Small introduction. We have a task that consists of sub-tasks. Each sub-task can be implemented by some set of web-services. We want to find the best implementation of this task. "Best" means it has best values of QoS (availability, latency, cost etc.).
So there are plenty of works:
- Canfora G. и др. An approach for QoS-aware service composition based on genetic algorithms // Proceedings of the 2005 conference on Genetic and evolutionary computation. New York, NY, USA: ACM, 2005. С. 1069–1075.
- Hwang S.-Y. и др. A probabilistic approach to modeling and estimating the {QoS} of web-services-based workflows // Information Sciences. 2007. Т. 177. № 23. С. 5484–5503.
- Klein A., Fuyuki I., Honiden S. SanGA: A Self-Adaptive Network-Aware Approach to Service Composition // Services Computing, IEEE Transactions on. 2013. Т. 1. № 99.
- Zhao X. и др. A hybrid clonal selection algorithm for quality of service-aware web-service selection problem // International Journal of Innovative Computing, Information and Control (IJICIC). 2012. Т. 8. № 12. С. 8527–8544.
- Lots of others works. I have at least 10 such papers in my Mendeley catalog.

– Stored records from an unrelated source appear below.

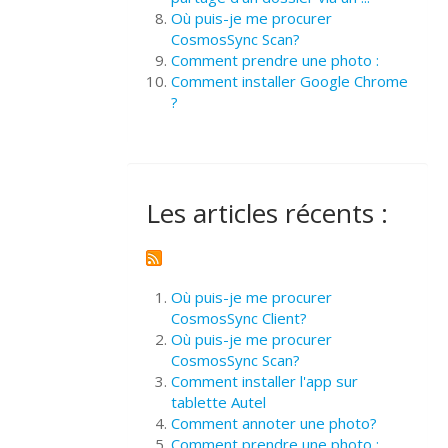
Où puis-je me procurer
CosmosSync Scan?
Comment prendre une photo :
Comment installer Google Chrome
?
Les articles récents :
Où puis-je me procurer
CosmosSync Client?
Où puis-je me procurer
CosmosSync Scan?
Comment installer l'app sur
tablette Autel
Comment annoter une photo?
Comment prendre une photo :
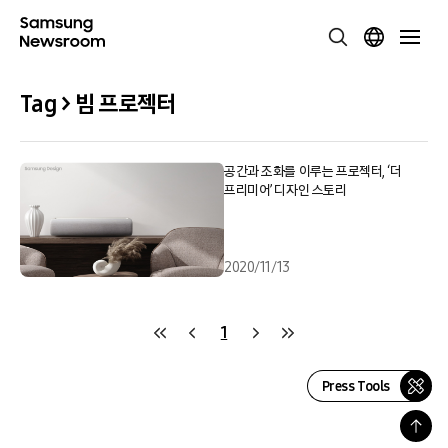
Tag > 빔 프로젝터
공간과 조화를 이루는 프로젝터, ‘더
프리미어’ 디자인 스토리
2020/11/13
1
Press Tools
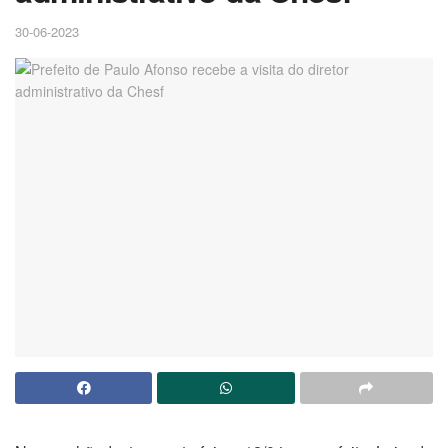
30-06-2023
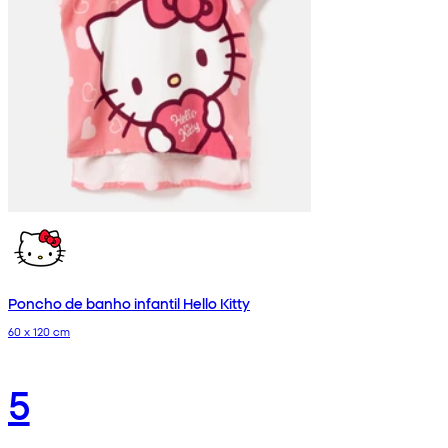
Poncho de banho infantil Hello Kitty
60 x 120 cm
5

that solve a task of QoS-aware service composition using information about workflow structure. Workflow consists of composition of sequence, loop, parallel and exclusive choice patterns. They computes integral value of QoS for each possible composition and then make a choice between compositions with best integral QoS-values.
By "integral" I mean for example: integral latency for sequence = mean latency of 1st WS + ... + mean latency for last WS in sequence
So the question is this approach better then approach of finding best choice for each sub-task separately? So the best implementation of task equals best implementations of sub-tasks.
Seems to me the last one approach is much more simpler and more clear in terms of choosing not only best options, but best options that satisfy preferences of engineer who make decision of final web-services composition.